Senator Ted Cruz (R-TX) was asked at a D.C. area gun range whether he felt Americans should be required to vote instead of just showing up whenever they feel so inclined, leaving the country to be run by people who were voted in by the most partisan, ideologically extreme voters possible. “I think forcing people to do anything except not get married to whatever adult they want to get married to sounds a lot like Hitler’s dream scenario, don’t you?” Cruz seemed to echo what 85% of Republicans who responded to the poll thought when they answered the question, “Does this mandatory voting thing that Obama talked about sound like Hitler’s Germany to you too?” with a “yes.”
“I remember reading about another guy who pretty much did whatever he wanted to do,” said Speaker of the House John Boehner during his usual mid-morning cocktail hour, “and that man’s name?
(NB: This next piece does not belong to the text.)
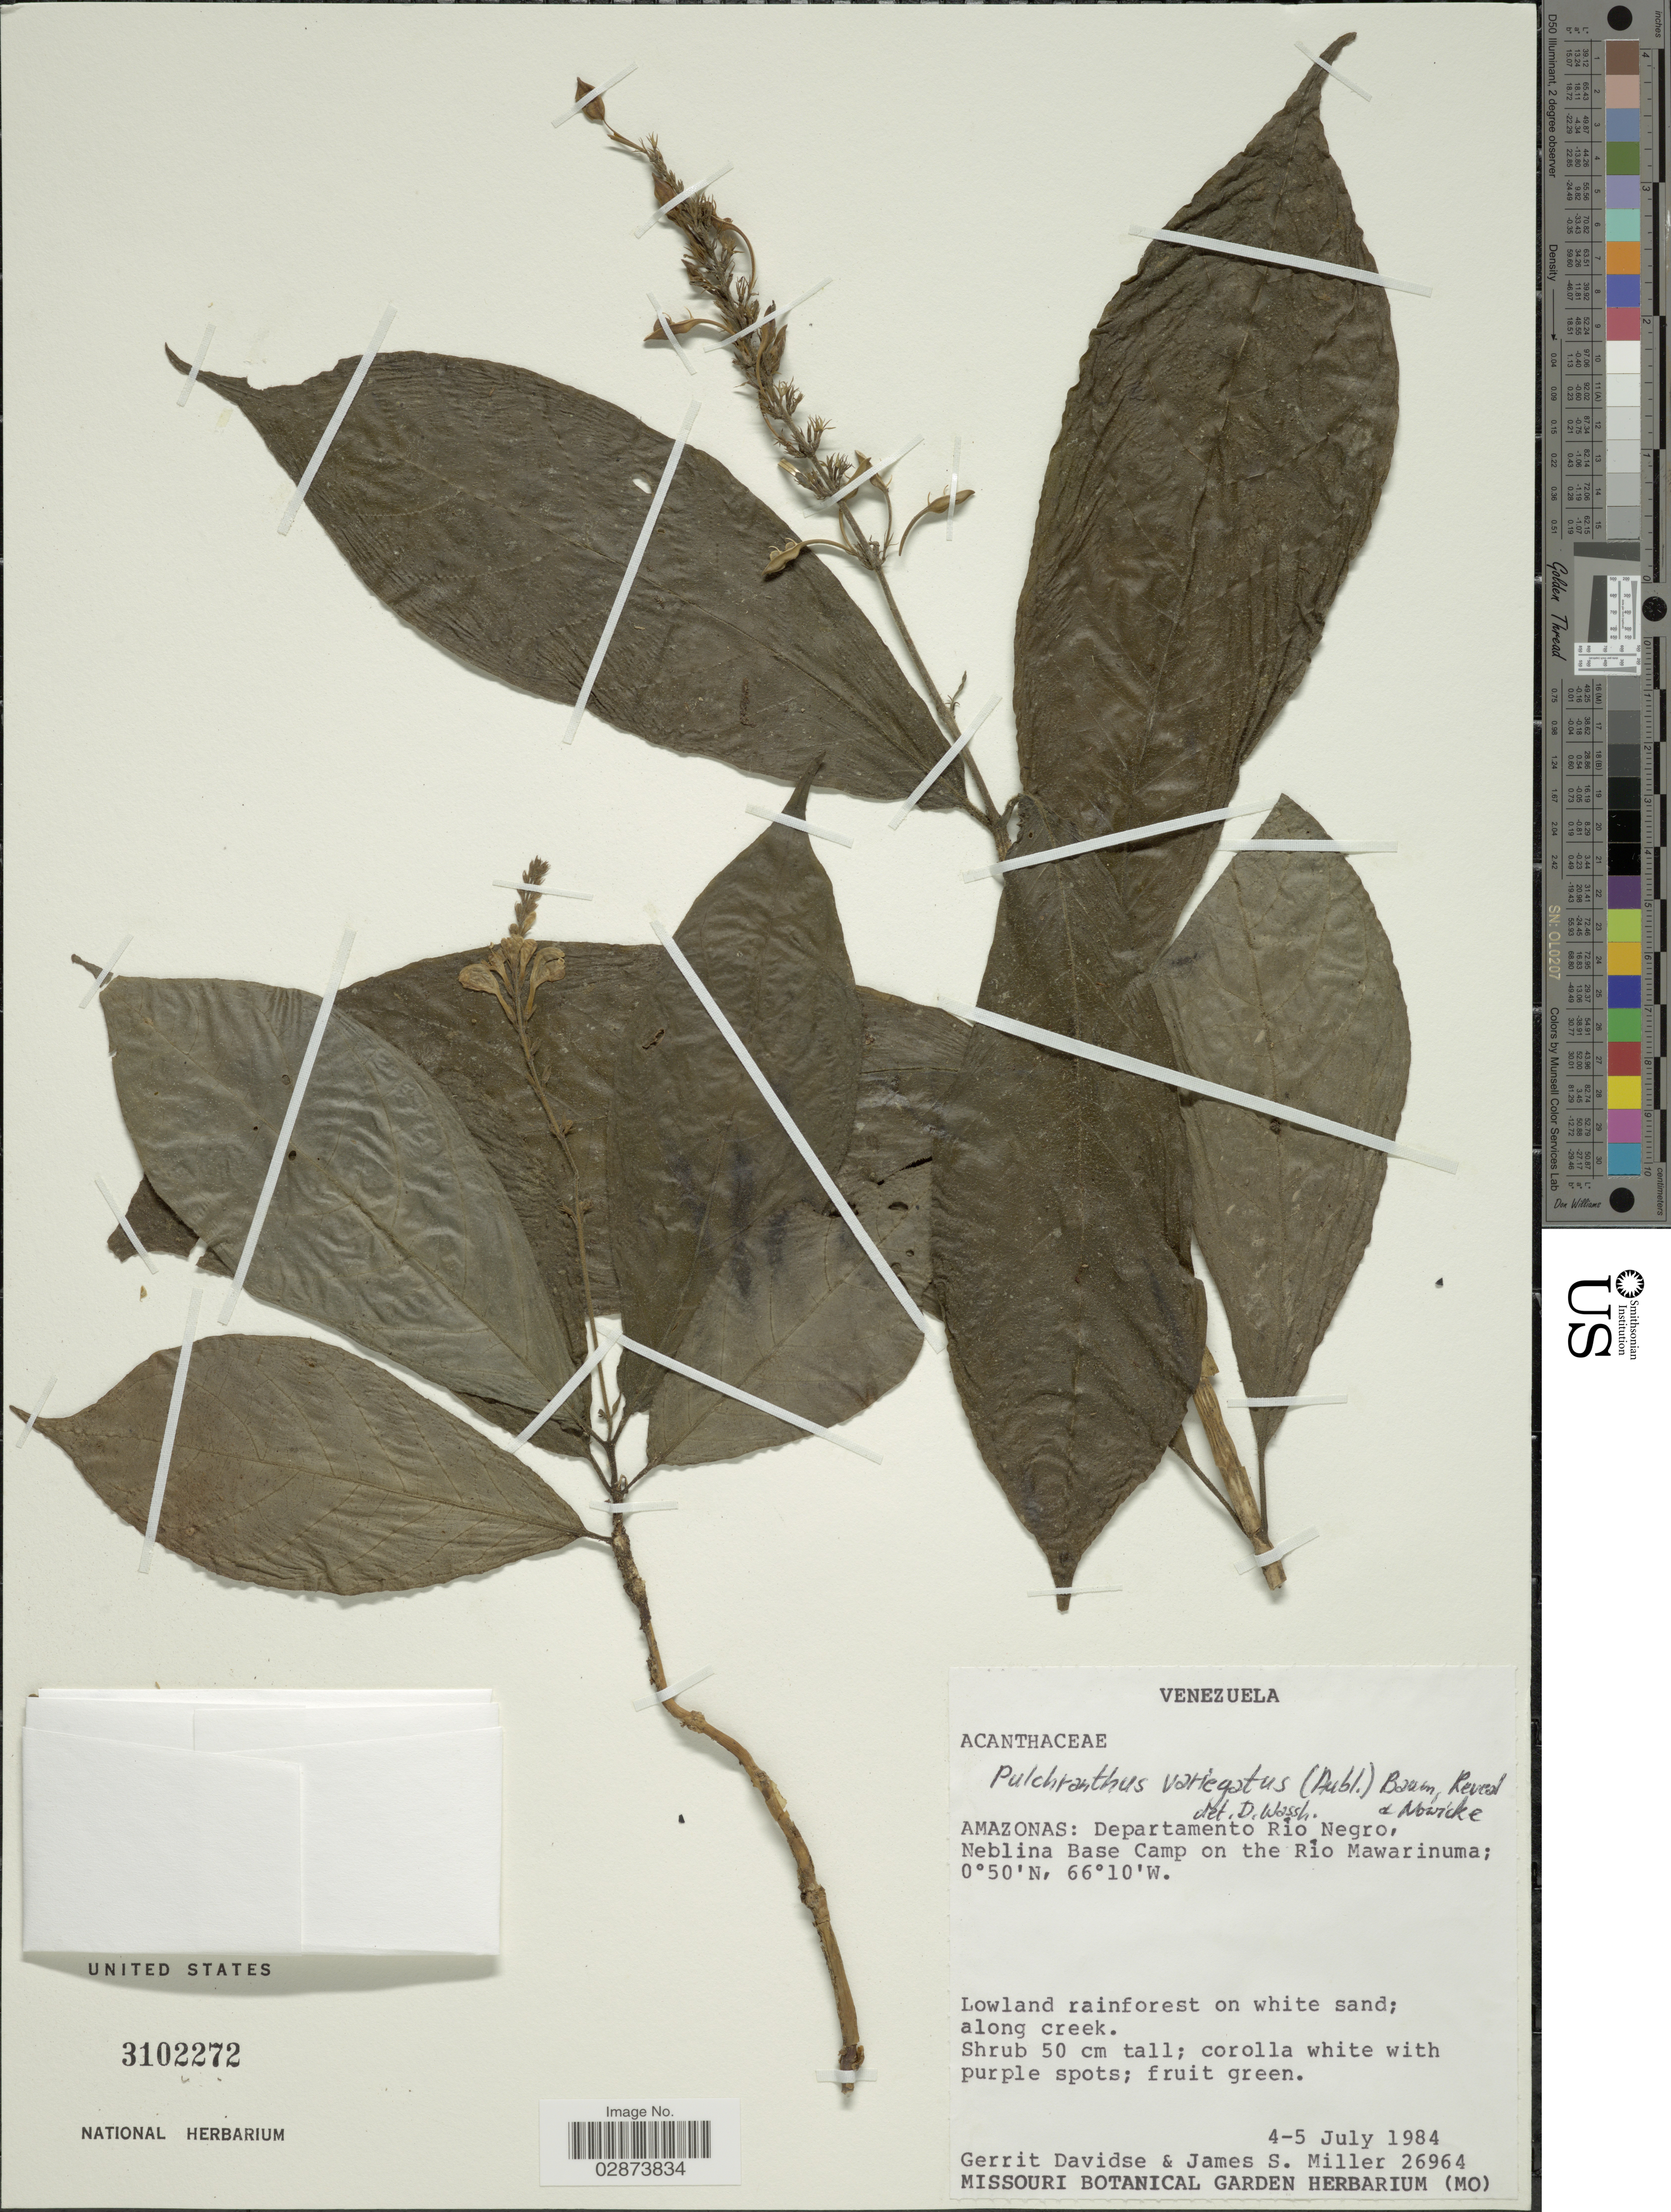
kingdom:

Adolf Hitler. Obama’s acting like Hitler, just so I’m clear. Hitler Obama is what we should call him. Or would be Adolf Obama? Barack O’Hitler? Oh hell, fuck it, hand me the scotch, assholes.”
Rep. Louie Gohmert while out at WalMart, reminding workers there they need to be thankful for the pittance they earn and not demand a dime more, said that he feels “any day now, Hitler himself will come over to the White House and commend our Dictator in Chief for turning America on its ear and shredding our Constitutionalistic principles with his asparagus hating ways.” When asked if he could clarify his position, Gohmert said, “no, probably not.”